先週末(7/30)、台湾東部・花蓮県の花蓮港に、日本から列車の車両が到着しました!
これは、在来線の台灣鐵路管理局(台湾鉄道)が日本の日立製作所グループに発注した車両「EMU3000」で、1編成12両の車両を50編成、合計600両を442億9000万台湾元(日本円およそ1740億円)で発注したものです。今回、そのうちの第一陣となる12両が台湾に到着しました。
白いボディに黒いフェイスのシンプルなデザイン。フロントは流線型になっていて、正面からの見た目は“シャチ”のようなデザインですが、私はその写真を見たときなんだか優しい印象を受けて、何となく“イルカ”をイメージしました。

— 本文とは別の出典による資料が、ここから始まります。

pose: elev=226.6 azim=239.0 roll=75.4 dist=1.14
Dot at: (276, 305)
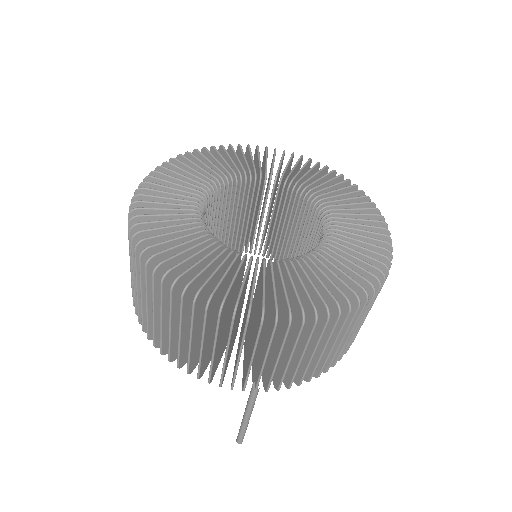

当初、この新型車両の第一陣は6月下旬に台湾に到着予定の計画だったそうですが、台湾域内での新型コロナの感染拡大が起こったことから、外国人に対する入国ビザの発給が止まったため、日本からの関係者の台湾入りができなくなってしまい、今回、およそ1か月遅れでの輸送となりました。
台湾鉄道によると今後も続々と輸送されてくる予定で、そのうち3編成が今年(2021年)の年末までに試験走行を完了させ、来年の春節(=旧正月)までに2編成を投入、その後、3月に2編成、6月に4編成と、合計11編成を投入の予定です。この11編成はまずは利用者の増加が著しい台湾東部の路線に優先的に投入する予定だそうで、その後、投入路線を拡大していく方針で、2024年末までに50編成全ての納入が完了する予定です。
台湾の在来線では、最優等列車の「自強號」や、急行列車「莒光號」といった主力列車の車両がいずれも耐用年数に達していて、故障が頻発していることや、花蓮や台東といった台湾の東海岸の都市を結ぶ路線の移動需要が増えていて、新たな車両の投入が求められてきました。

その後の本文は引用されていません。